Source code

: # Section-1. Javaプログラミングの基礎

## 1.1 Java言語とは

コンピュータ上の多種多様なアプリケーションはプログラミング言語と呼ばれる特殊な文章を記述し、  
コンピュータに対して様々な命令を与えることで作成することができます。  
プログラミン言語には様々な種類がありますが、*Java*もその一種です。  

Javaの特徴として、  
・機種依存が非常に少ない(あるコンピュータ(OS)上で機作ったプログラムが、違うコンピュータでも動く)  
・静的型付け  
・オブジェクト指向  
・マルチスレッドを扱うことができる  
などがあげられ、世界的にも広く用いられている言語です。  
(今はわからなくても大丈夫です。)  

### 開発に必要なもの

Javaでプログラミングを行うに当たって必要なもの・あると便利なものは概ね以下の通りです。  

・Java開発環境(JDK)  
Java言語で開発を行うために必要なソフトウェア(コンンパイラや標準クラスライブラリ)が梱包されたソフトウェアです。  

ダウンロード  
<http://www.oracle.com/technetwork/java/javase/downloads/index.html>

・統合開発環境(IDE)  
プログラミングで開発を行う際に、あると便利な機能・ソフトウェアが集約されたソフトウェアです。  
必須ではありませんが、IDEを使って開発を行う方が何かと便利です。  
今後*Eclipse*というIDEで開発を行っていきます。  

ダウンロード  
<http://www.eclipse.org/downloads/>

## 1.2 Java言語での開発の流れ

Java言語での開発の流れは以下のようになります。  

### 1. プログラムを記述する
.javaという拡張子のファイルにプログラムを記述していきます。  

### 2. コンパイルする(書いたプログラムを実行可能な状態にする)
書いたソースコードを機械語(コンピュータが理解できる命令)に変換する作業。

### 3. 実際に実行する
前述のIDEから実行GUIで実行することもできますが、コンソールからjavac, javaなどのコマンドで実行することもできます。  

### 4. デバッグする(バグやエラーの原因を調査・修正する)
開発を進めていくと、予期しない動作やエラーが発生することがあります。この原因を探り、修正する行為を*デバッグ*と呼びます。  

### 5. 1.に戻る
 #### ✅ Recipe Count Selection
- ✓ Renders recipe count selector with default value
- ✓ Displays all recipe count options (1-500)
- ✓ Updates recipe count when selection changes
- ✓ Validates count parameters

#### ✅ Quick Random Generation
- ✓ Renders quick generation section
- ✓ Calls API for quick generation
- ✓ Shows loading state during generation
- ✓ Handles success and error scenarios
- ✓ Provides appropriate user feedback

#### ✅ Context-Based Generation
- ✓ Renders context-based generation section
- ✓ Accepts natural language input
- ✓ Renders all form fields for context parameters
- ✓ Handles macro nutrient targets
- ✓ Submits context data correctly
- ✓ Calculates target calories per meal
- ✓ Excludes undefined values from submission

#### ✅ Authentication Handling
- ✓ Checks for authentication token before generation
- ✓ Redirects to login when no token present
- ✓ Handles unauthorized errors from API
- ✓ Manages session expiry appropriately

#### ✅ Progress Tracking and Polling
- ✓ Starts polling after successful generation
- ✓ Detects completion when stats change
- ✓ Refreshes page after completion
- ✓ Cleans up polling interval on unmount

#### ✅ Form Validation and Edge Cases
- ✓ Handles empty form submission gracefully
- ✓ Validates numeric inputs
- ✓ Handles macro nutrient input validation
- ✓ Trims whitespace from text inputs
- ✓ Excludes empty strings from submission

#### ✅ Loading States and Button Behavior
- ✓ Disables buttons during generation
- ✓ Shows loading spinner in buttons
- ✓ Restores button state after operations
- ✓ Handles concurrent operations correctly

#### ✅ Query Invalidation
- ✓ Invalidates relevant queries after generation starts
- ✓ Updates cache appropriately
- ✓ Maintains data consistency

> [Aim of the task] Reproduce the listing with every "macro nutrient" changed to "macronutrient" and nothing else altered.

> [Answer box]
Source code

: # Section-1. Javaプログラミングの基礎

## 1.1 Java言語とは

コンピュータ上の多種多様なアプリケーションはプログラミング言語と呼ばれる特殊な文章を記述し、  
コンピュータに対して様々な命令を与えることで作成することができます。  
プログラミン言語には様々な種類がありますが、*Java*もその一種です。  

Javaの特徴として、  
・機種依存が非常に少ない(あるコンピュータ(OS)上で機作ったプログラムが、違うコンピュータでも動く)  
・静的型付け  
・オブジェクト指向  
・マルチスレッドを扱うことができる  
などがあげられ、世界的にも広く用いられている言語です。  
(今はわからなくても大丈夫です。)  

### 開発に必要なもの

Javaでプログラミングを行うに当たって必要なもの・あると便利なものは概ね以下の通りです。  

・Java開発環境(JDK)  
Java言語で開発を行うために必要なソフトウェア(コンンパイラや標準クラスライブラリ)が梱包されたソフトウェアです。  

ダウンロード  
<http://www.oracle.com/technetwork/java/javase/downloads/index.html>

・統合開発環境(IDE)  
プログラミングで開発を行う際に、あると便利な機能・ソフトウェアが集約されたソフトウェアです。  
必須ではありませんが、IDEを使って開発を行う方が何かと便利です。  
今後*Eclipse*というIDEで開発を行っていきます。  

ダウンロード  
<http://www.eclipse.org/downloads/>

## 1.2 Java言語での開発の流れ

Java言語での開発の流れは以下のようになります。  

### 1. プログラムを記述する
.javaという拡張子のファイルにプログラムを記述していきます。  

### 2. コンパイルする(書いたプログラムを実行可能な状態にする)
書いたソースコードを機械語(コンピュータが理解できる命令)に変換する作業。

### 3. 実際に実行する
前述のIDEから実行GUIで実行することもできますが、コンソールからjavac, javaなどのコマンドで実行することもできます。  

### 4. デバッグする(バグやエラーの原因を調査・修正する)
開発を進めていくと、予期しない動作やエラーが発生することがあります。この原因を探り、修正する行為を*デバッグ*と呼びます。  

### 5. 1.に戻る
 #### ✅ Recipe Count Selection
- ✓ Renders recipe count selector with default value
- ✓ Displays all recipe count options (1-500)
- ✓ Updates recipe count when selection changes
- ✓ Validates count parameters

#### ✅ Quick Random Generation
- ✓ Renders quick generation section
- ✓ Calls API for quick generation
- ✓ Shows loading state during generation
- ✓ Handles success and error scenarios
- ✓ Provides appropriate user feedback

#### ✅ Context-Based Generation
- ✓ Renders context-based generation section
- ✓ Accepts natural language input
- ✓ Renders all form fields for context parameters
- ✓ Handles macronutrient targets
- ✓ Submits context data correctly
- ✓ Calculates target calories per meal
- ✓ Excludes undefined values from submission

#### ✅ Authentication Handling
- ✓ Checks for authentication token before generation
- ✓ Redirects to login when no token present
- ✓ Handles unauthorized errors from API
- ✓ Manages session expiry appropriately

#### ✅ Progress Tracking and Polling
- ✓ Starts polling after successful generation
- ✓ Detects completion when stats change
- ✓ Refreshes page after completion
- ✓ Cleans up polling interval on unmount

#### ✅ Form Validation and Edge Cases
- ✓ Handles empty form submission gracefully
- ✓ Validates numeric inputs
- ✓ Handles macronutrient input validation
- ✓ Trims whitespace from text inputs
- ✓ Excludes empty strings from submission

#### ✅ Loading States and Button Behavior
- ✓ Disables buttons during generation
- ✓ Shows loading spinner in buttons
- ✓ Restores button state after operations
- ✓ Handles concurrent operations correctly

#### ✅ Query Invalidation
- ✓ Invalidates relevant queries after generation starts
- ✓ Updates cache appropriately
- ✓ Maintains data consistency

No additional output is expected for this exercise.